I opened this blog to keep track a few of my lessons/ideas/etc that spark my interest in education, and to collaborate with fellow teachers. Please feel free to also take a look at my website https://sites.google.com/site/michaelpalagi/ to read a little bit more about me.


I welcome you to comment and share any ideas you may have, advice from others would be very appreciated!


It is mostly a rough journal, so pardon any grammar/spelling mistakes.

Rollin' Rollin' Rollin'

This was one of my favorite projects of all time, and amazing to see the creativity of children.
            The ideas started while searching around some of my usual favorite blogs. They had set up PET bottles on a fence and had water running down. This sparked my memory of the marble race games I had as a child. I knew we had a few leftover tubes from the Omikoshi and the two large pegboards. I cut up the tubes and a few PET bottles so that whey would help catch the marbles. The main goal was to get the kids to set up their own runs rather than a permanent route. I tried brainstorming but the best I could think of was wire and was still a little difficult for me to set up. I had a few students help me set it up and see how they did with the wire.
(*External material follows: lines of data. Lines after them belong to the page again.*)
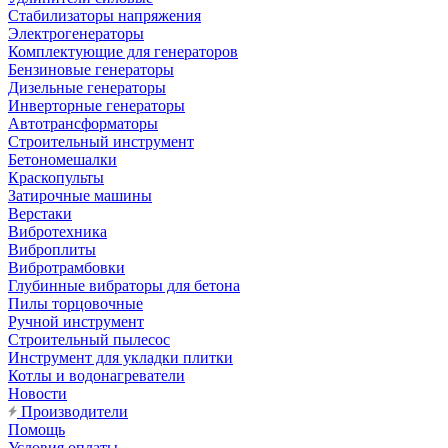
Стабилизаторы напряжения
Электрогенераторы
Комплектующие для генераторов
Бензиновые генераторы
Дизельные генераторы
Инверторные генераторы
Автотрансформаторы
Строительный инструмент
Бетономешалки
Краскопульты
Затирочные машины
Верстаки
Вибротехника
Виброплиты
Вибротрамбовки
Глубинные вибраторы для бетона
Пилы торцовочные
Ручной инструмент
Строительный пылесос
Инструмент для укладки плитки
Котлы и водонагреватели
Новости
Производители
Помощь
Условия оплаты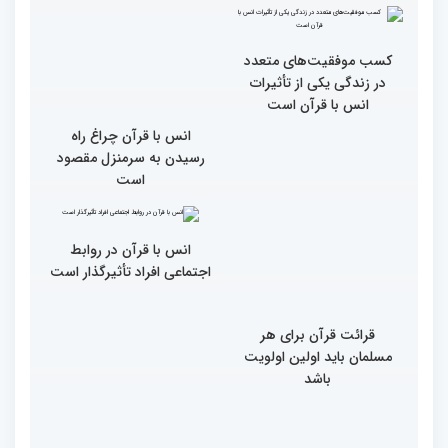
ویژه بانوان در فرهنگسرای
امید برگزار شد
همه باید قرآنی و اهل قرآن
شویم/ ایران بیش از
کشورهای دیگر دغدغه مردم
فلسطین را دارد
کسب موفقیت‌های متعدد
در زندگی یکی از تأثیرات
انس با قرآن است
انس با قرآن چراغ راه
رسیدن به سرمنزل مقصود
است
انس با قرآن در روابط
اجتماعی افراد تأثیرگذار است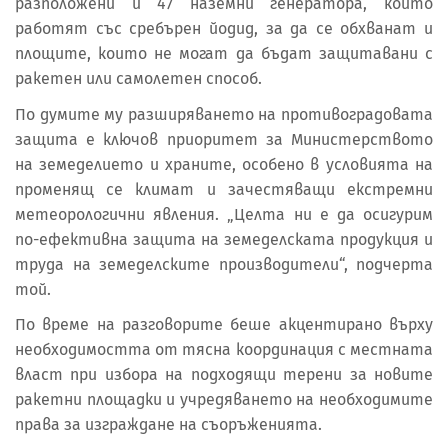
разположени и 47 наземни генератора, които
работят със сребърен йодид, за да се обхванат и
площите, които не могат да бъдат защитавани с
ракетен или самолетен способ.
По думите му разширяването на противоградовата
защита е ключов приоритет за Министерството
на земеделието и храните, особено в условията на
променящ се климат и зачестяващи екстремни
метеорологични явления. „Целта ни е да осигурим
по-ефективна защита на земеделската продукция и
труда на земеделските производители“, подчерта
той.
По време на разговорите беше акцентирано върху
необходимостта от тясна координация с местната
власт при избора на подходящи терени за новите
ракетни площадки и учредяването на необходимите
права за изграждане на съоръженията.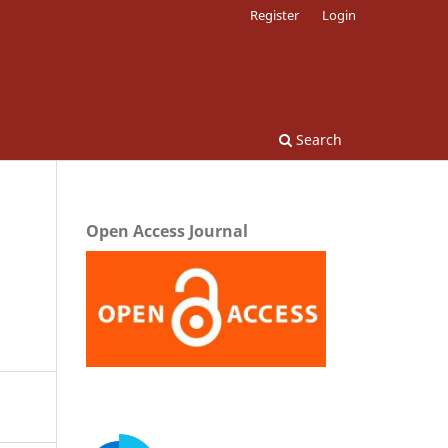
Register
Login
Search
Open Access Journal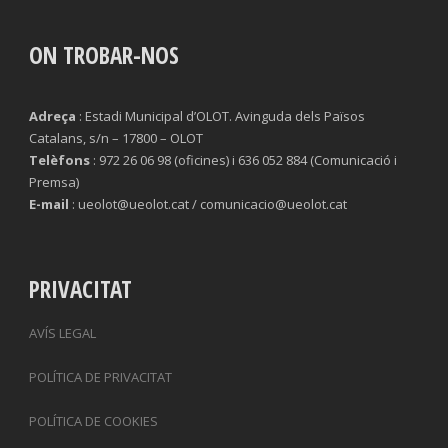
ON TROBAR-NOS
Adreça
: Estadi Municipal d’OLOT. Avinguda dels Països
Catalans, s/n – 17800 – OLOT
Telèfons
: 972 26 06 98 (oficines) i 636 052 884 (Comunicació i
Premsa)
E-mail
: ueolot@ueolot.cat / comunicacio@ueolot.cat
PRIVACITAT
AVÍS LEGAL
POLÍTICA DE PRIVACITAT
POLÍTICA DE COOKIES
It was a little bit difficult but we did end up getting a full route built through trial and error. The only problem is that it was stuck there and not easy to adjust. We kept it there for a few days and tried to come up with some ideas with kids. I had a few extra tubes and pet bottles the kids would use to make the ball continue on the ground, or for them to finish the bottom 1/3 of the course while holding on the tubes. They loved it but knew we could think of something soon.
            I love building, and around the same time decided to build a few gigantic geoboards. They stared with them on the ground and then moved them to a center so that they can work vertically.
I ended up putting the board right next to our attempt at a marble run. It was not my intent to use this for the marble run as well but because the materials (extra tubes and pet bottles were right next to each other the students navigated over to the geoboards and it would now be used to hold the tubes and PET bottles. They used the rubber bands and bottles/tubes to create their own routes, it worked PERFECTLY! It was a hit in the class and always full of students thinking of amazing ideas. Some were more simple while some made attempts at amazing routes I would have never tried, they seemed to defy gravity. One of my favorite things about young children is their “ability” of “not knowing” they do things however they want, not because they had seen somebody do it before. They use resources in completely different ways than we do. They don’t see the intended purpose (a hammer is for nails) but for something completely new and an object that can be anything.
So after a few weeks we were building bigger and more intricate designs. They even had then go from the bottom all the way across the classroom!

They discovered …
  • Greater angles = greater speed
  • The amount of rubber bands needed to help hold it up and not drop from holding the marbles
  • How to communicate with each other since often they had to have others hold different parts at different times
  • How to draw designs of what they wanted to do, so they could remember for the next day
  • That if you put the tube flat it will slow down
  • Many more little elements of physics!